I’m so depressed I didn’t even have the heart to masturbate this morning. I tried. I pulled the big guns out of my father’s Playboy stash—the January Holiday Anniversary issue with Kimberly Conrad, the just opened April “Star-Studded Spring Spectacular” issue with Vanity. But nothing. Flaccid city.

I sit at the kitchen table. The smells wafting up from my stained white undershirt and torn jeans beg me in vain for a shower. I yawn, scratch my face. I’ve already started into Dad’s Maker’s Mark. I pick at the red wax on the bottleneck. I haven’t eaten since Sunday, so I’m buzzing three drinks in. After about a dozen shots, I get bored with whiskey. My balls itch, so I scratch them. I unscrew the cap off the Popov, an inexpensive vodka packaged in a plastic half-gallon bottle.
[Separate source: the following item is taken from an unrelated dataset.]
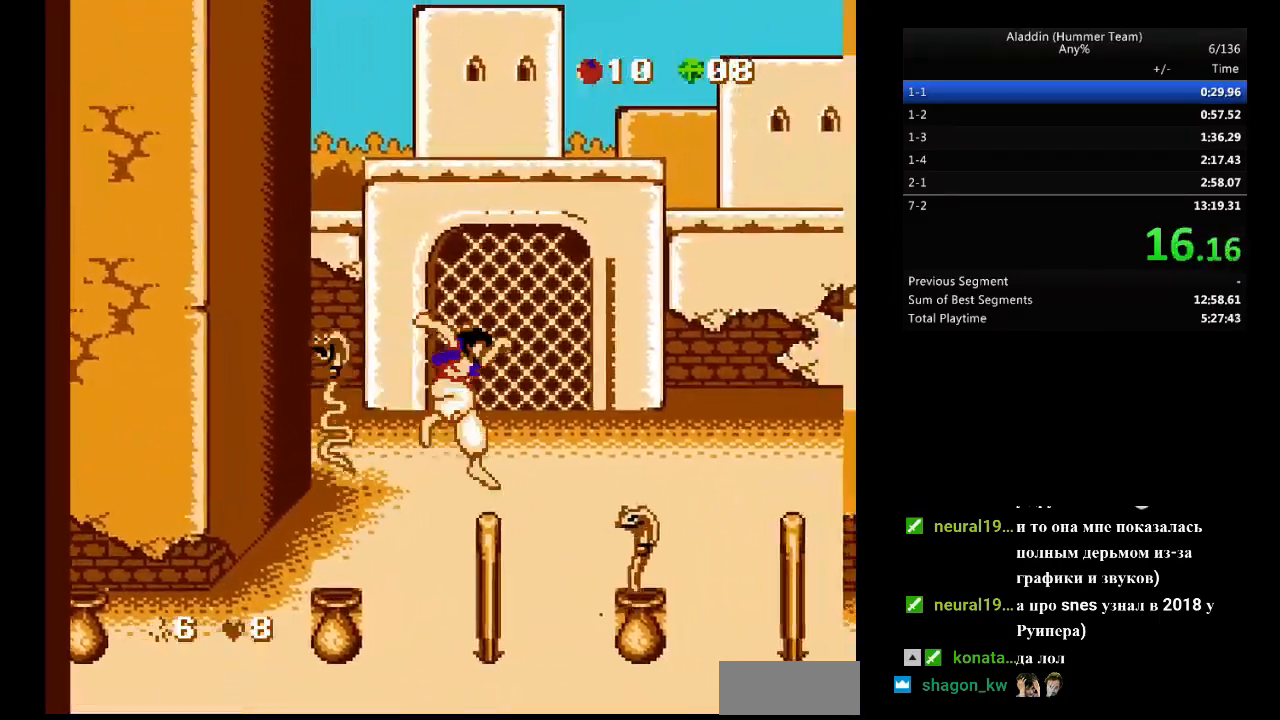
{"buttons": ["B", "DPAD_RIGHT"], "events": []}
Evidently I’m not too drunk to get disgusted by cheap vodka. I gag after one shot. With nothing but an unopened bottle of vermouth left in my parents’ liquor cabinet, my options are limited.

I remember the bottle under my bed.

I’m back at the kitchen table. I remove the family-size bottle of cough syrup from the plastic bag. I had bought it a couple weekends ago. Someone told me that drinking a whole bottle had the same effect on you as dropping acid. I figured I was still a couple years away from my serious experimentation phase, so I went to the drugstore and scored me some cough syrup.

I struggle with the top of the box for a few seconds before I rip the box in half. An empty bottle of whisky and a full bottle of vermouth bear witness to my inebriated struggle. I remove the bottle from the box. I push down and rotate the childproof cap with the palm of my hand and remove it. I notice my nails need trimming. Ten crescents of dirt work to pull back the childproof seal.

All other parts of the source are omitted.